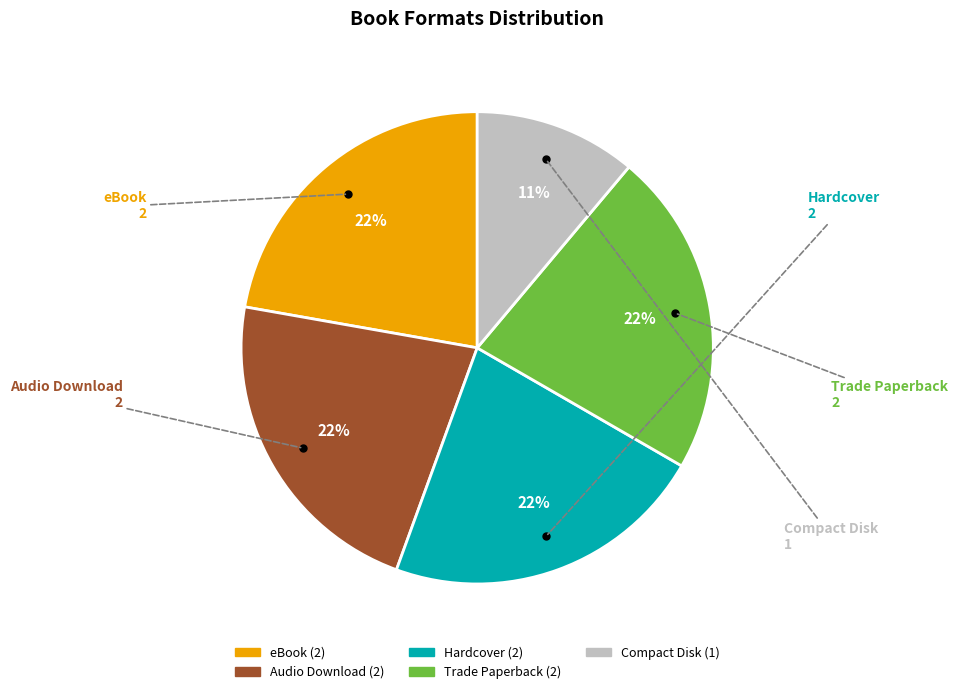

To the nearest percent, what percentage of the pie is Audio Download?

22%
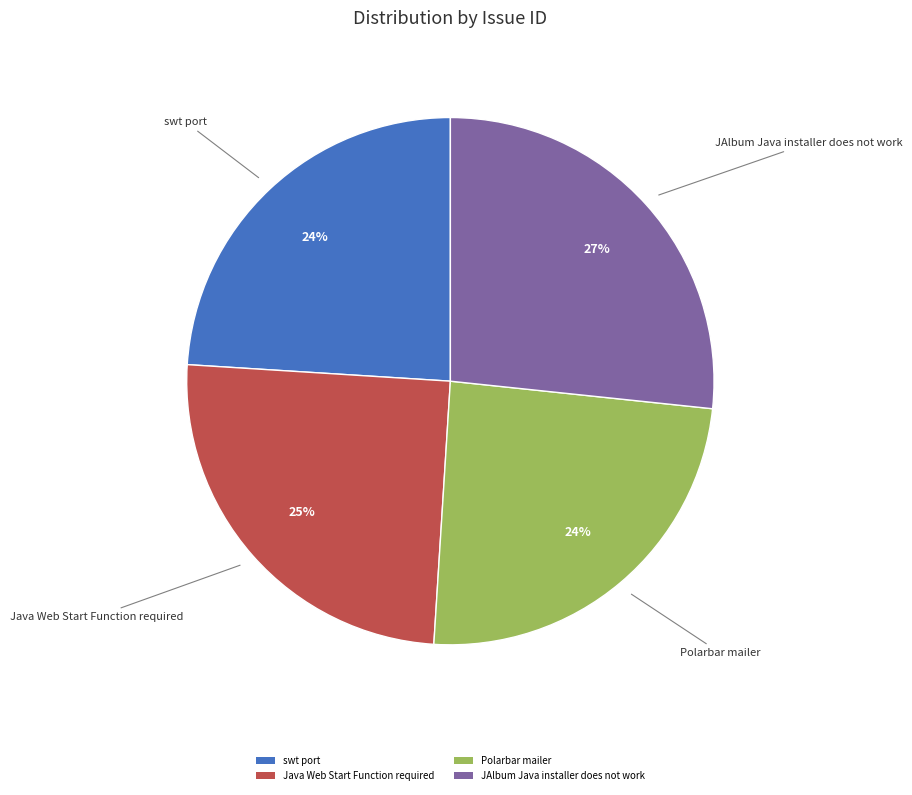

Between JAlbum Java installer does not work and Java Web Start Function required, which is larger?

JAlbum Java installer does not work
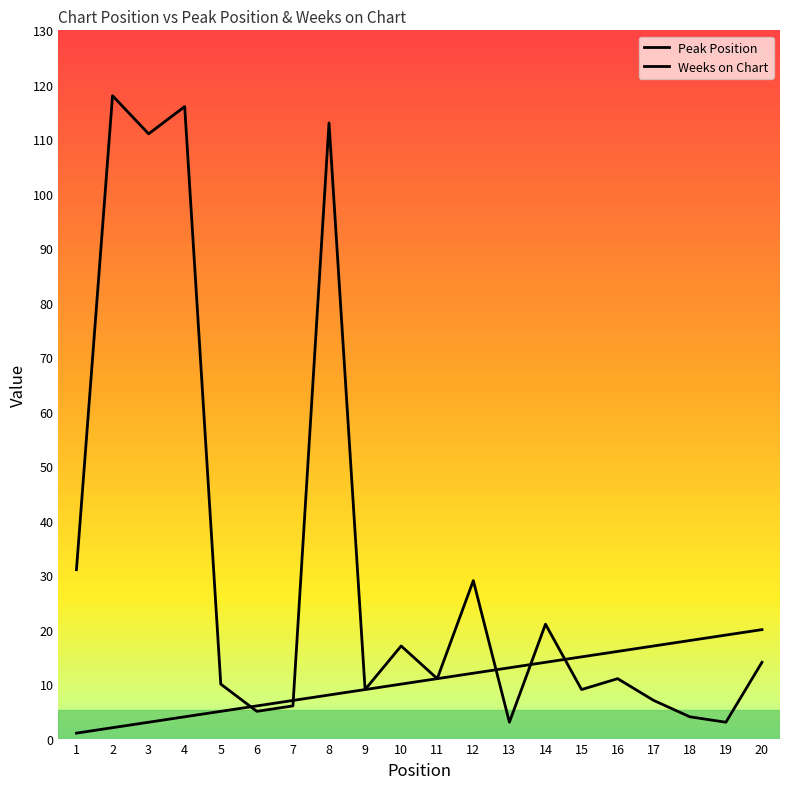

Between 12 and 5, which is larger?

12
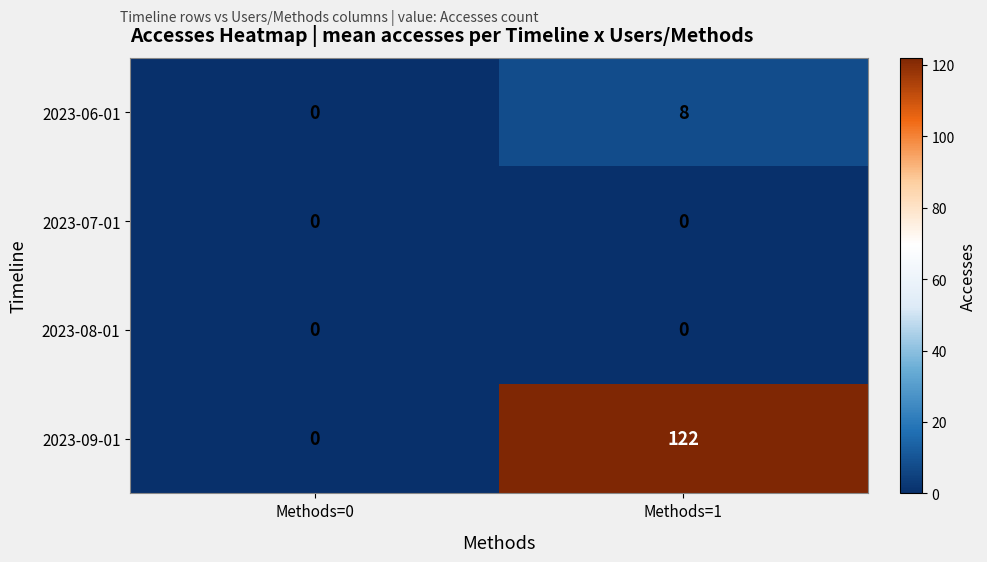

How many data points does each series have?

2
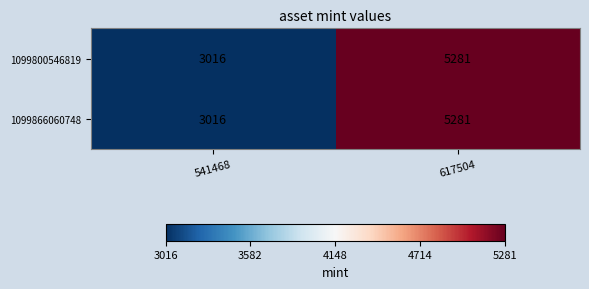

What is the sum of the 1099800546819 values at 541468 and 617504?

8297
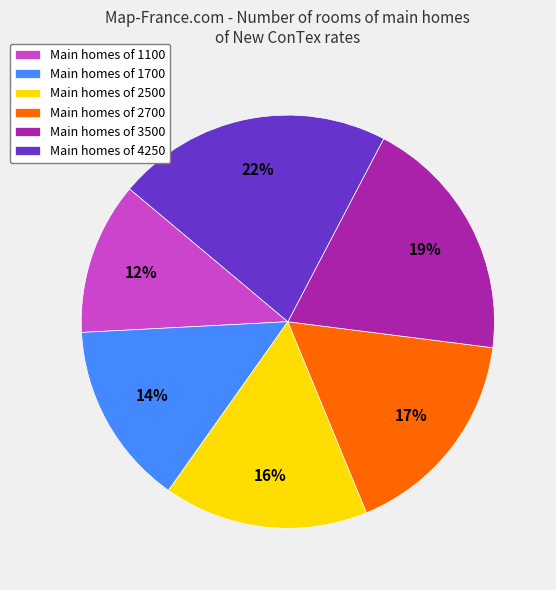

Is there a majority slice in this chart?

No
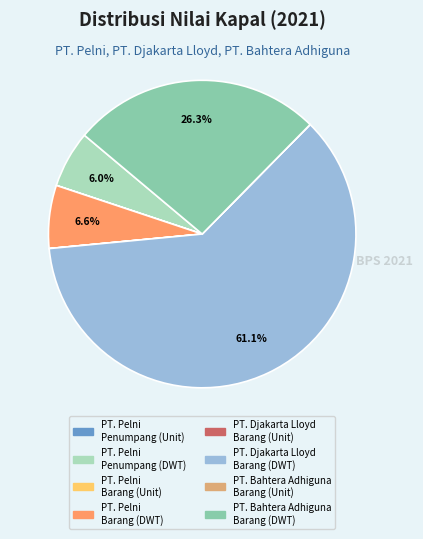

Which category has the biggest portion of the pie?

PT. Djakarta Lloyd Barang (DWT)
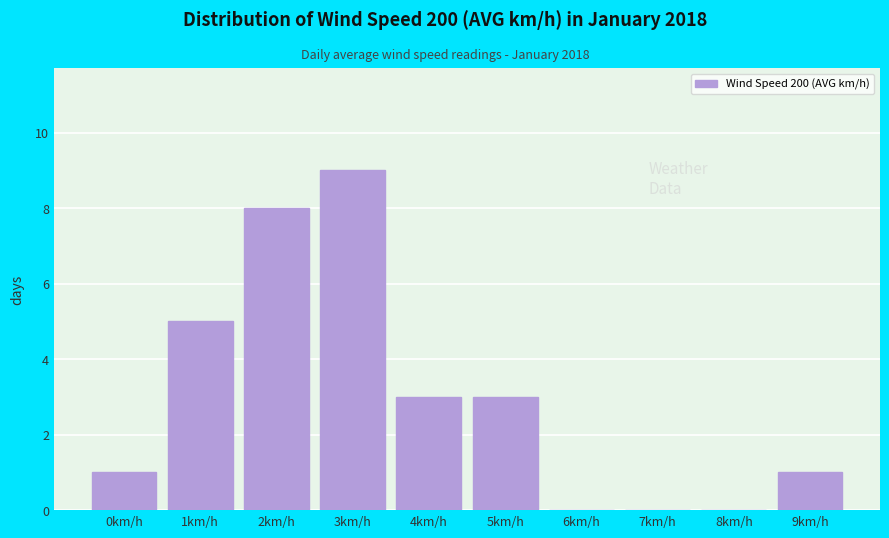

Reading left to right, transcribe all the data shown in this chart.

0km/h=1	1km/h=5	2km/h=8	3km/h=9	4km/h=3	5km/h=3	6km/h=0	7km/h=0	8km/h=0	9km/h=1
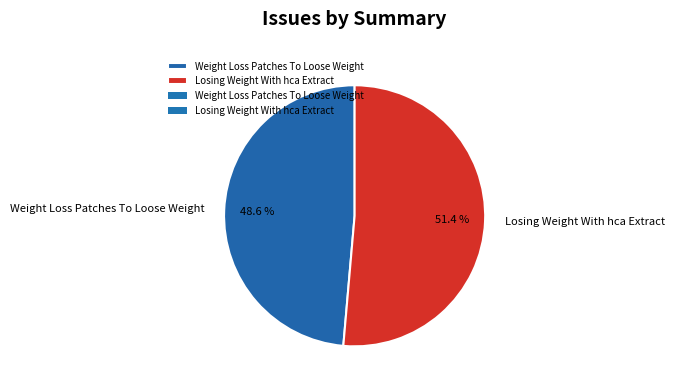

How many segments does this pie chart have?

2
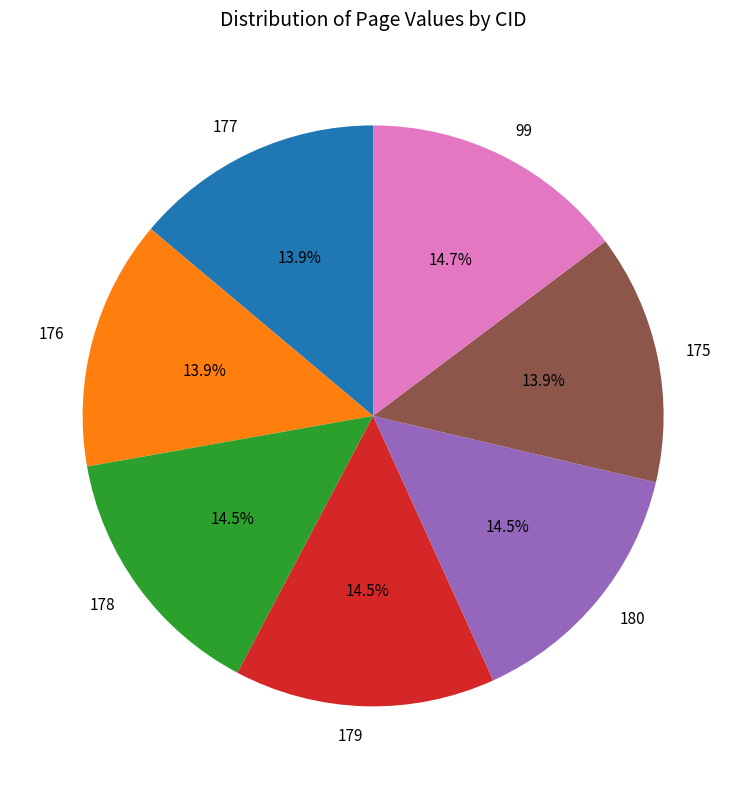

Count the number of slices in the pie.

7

Task instructions: Rewrite the records above as a numbered list with one line per item. Leave out the blank lines and the picture lines.

Answer to the exercise:
1. To the nearest percent, what percentage of the pie is Audio Download?
2. 22%
3. Between JAlbum Java installer does not work and Java Web Start Function required, which is larger?
4. JAlbum Java installer does not work
5. Between 12 and 5, which is larger?
6. 12
7. How many data points does each series have?
8. 2
9. What is the sum of the 1099800546819 values at 541468 and 617504?
10. 8297
11. Is there a majority slice in this chart?
12. No
13. Which category has the biggest portion of the pie?
14. PT. Djakarta Lloyd Barang (DWT)
15. Reading left to right, transcribe all the data shown in this chart.
16. 0km/h=1	1km/h=5	2km/h=8	3km/h=9	4km/h=3	5km/h=3	6km/h=0	7km/h=0	8km/h=0	9km/h=1
17. How many segments does this pie chart have?
18. 2
19. Count the number of slices in the pie.
20. 7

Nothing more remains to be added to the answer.